At surgery the tumor looked like a benign, cartilaginous mass and not like a thymoma. A right-sided video-assisted thoracoscopic surgery (VATS) procedure was performed and the tumor was biopsied. Frozen sections revealed a benign cartilaginous tumor possibly an enchondroma and the tumor was removed. Final pathology revealed a grade 1 chondrosarcoma and the patient underwent surgery again where a larger area of the thoracic wall was resected.
A 6-month follow-up magnetic resonance imaging (MRI) scan revealed no signs of tumor.
Discussion
We have described a rare case of a chondrosarcoma originating from the cartilaginous part of the ribs, which has only been reported twice previously. The tumor in the reported case was strongly suspected to originate from the cartilaginous part of the ribs due to the localization on the CT scan where it was not in connection with the sternum. A search in PubMed revealed eight cases of chondrosarcoma in the anterior mediastinum: two cases originating from the sternum (4,5); one believed to arise from cartilage (6); one from the thyroid cartilage (7); and four without relation to ribs or sternum (8–11). All tumors were described as heterogeneous masses on CT without cystic components, but with calcifications. Five of the cases had initial symptoms of chest pain while two had impaired breathing. In our case the tumor was homogeneous, without calcifications and with low Hounsfield values (HU 17) indicating fluid/cysts. It is possible that the chest pain that led to the first CT scan was caused by the chondrosarcoma.
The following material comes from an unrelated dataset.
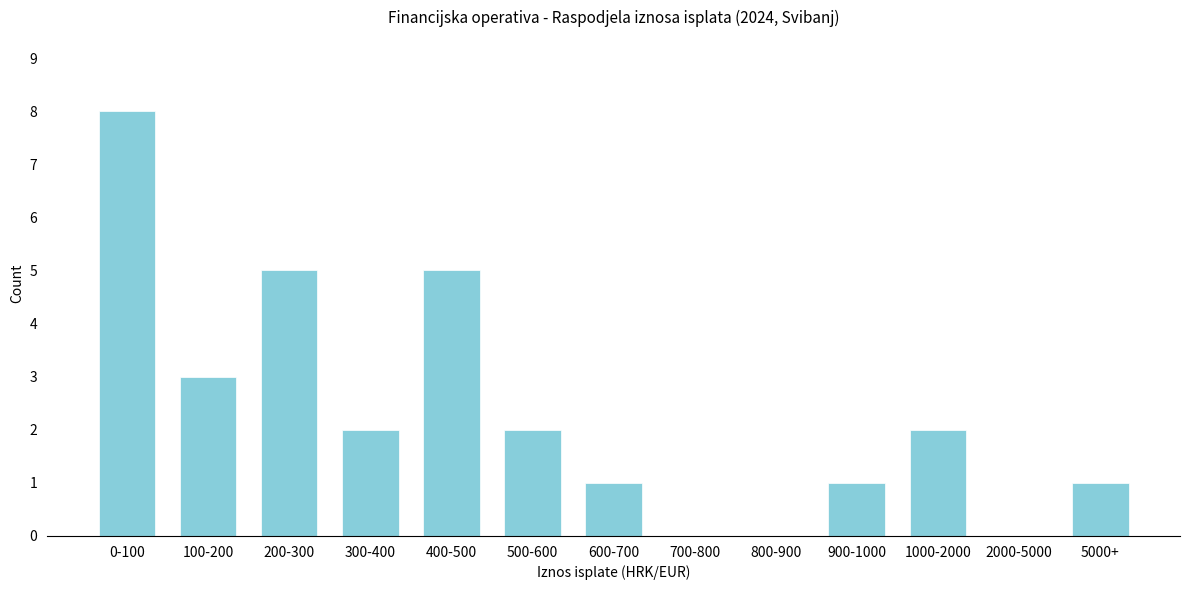

Reading right to left, extract all data points from this chart.

5000+=1	2000-5000=0	1000-2000=2	900-1000=1	800-900=0	700-800=0	600-700=1	500-600=2	400-500=5	300-400=2	200-300=5	100-200=3	0-100=8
Most often tumors of the anterior mediastinum are metastases from lung, breast, thyroid, or renal cancers. The incidence of chondrosarcomas is only 0.5 in 1 million but it is the most common primary tumor of the thoracic wall (12). Small thymomas are often well-defined, non-infiltrating, and soft tumors without calcifications. Usually they respect their surroundings and are clearly separated from these by fat, but 30–40% are invasive (13). In this case the tumor’s close relation to cartilage, the missing fat, the irregular form, and the compression on the heart could indicate that the tumor was not a thymoma. Other differential diagnoses could have been pericardial cyst, teratoma/dermoid cyst, unicentric debut of Castleman disease, or a cystic thymoma.
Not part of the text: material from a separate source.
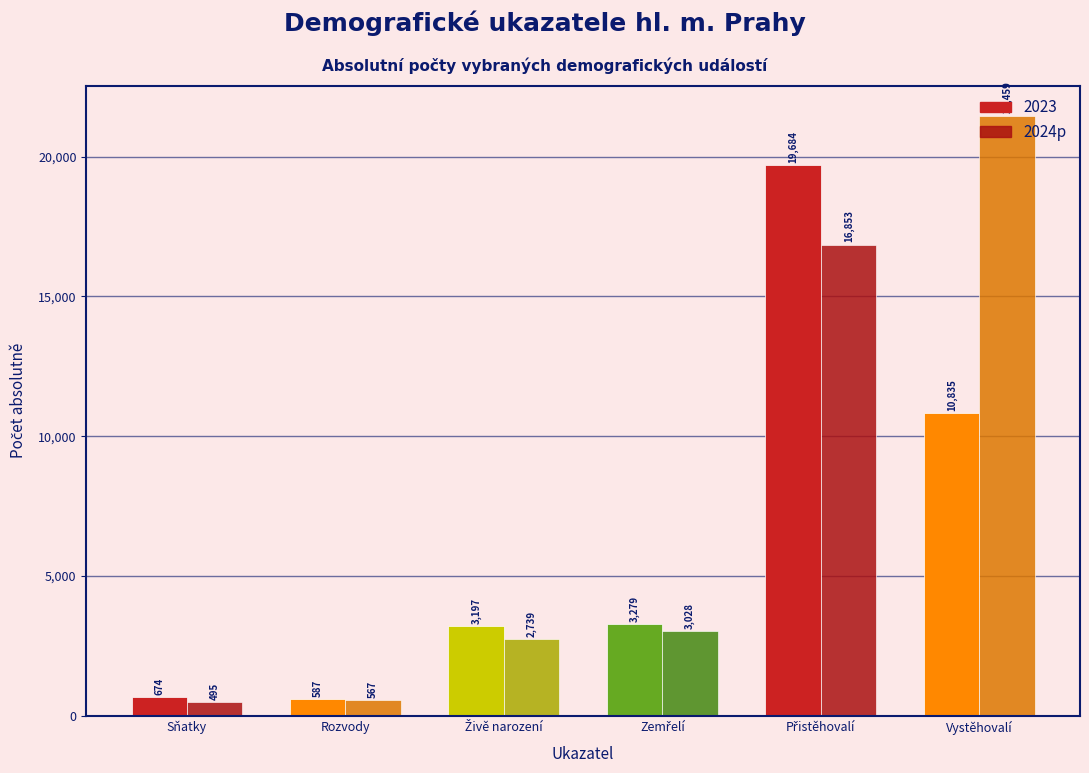

Rank the series at Vystěhovalí from lowest to highest value.

2023, 2024p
The primary treatment of a chondrosarcoma is surgical resection because this tumor is resistant to radiation and chemotherapy. The prognosis for a grade 1 condrosarcoma is good with a 5-year survival of 90% (13). Due to the risk of local recurrence a wide surgical margin is recommended when resecting sarcomas of the thoracic wall.
In conclusion, a chondrosarcoma in the anterior mediastinum is a rare, but is a possible finding that should be kept in mind when diagnostic criteria of more commonly occurring tumors are not met.
Acknowledgements
The authors thank Dorthe C Skovgaard, Thora Buhl, and Lisbeth L Knudsen (Department of Radiology, Gentofte) for their help with and description of the PET-CT image.
Declaration of conflicting interests
The authors declared no potential conflicts of interest with respect to the research, authorship, and/or publication of this article.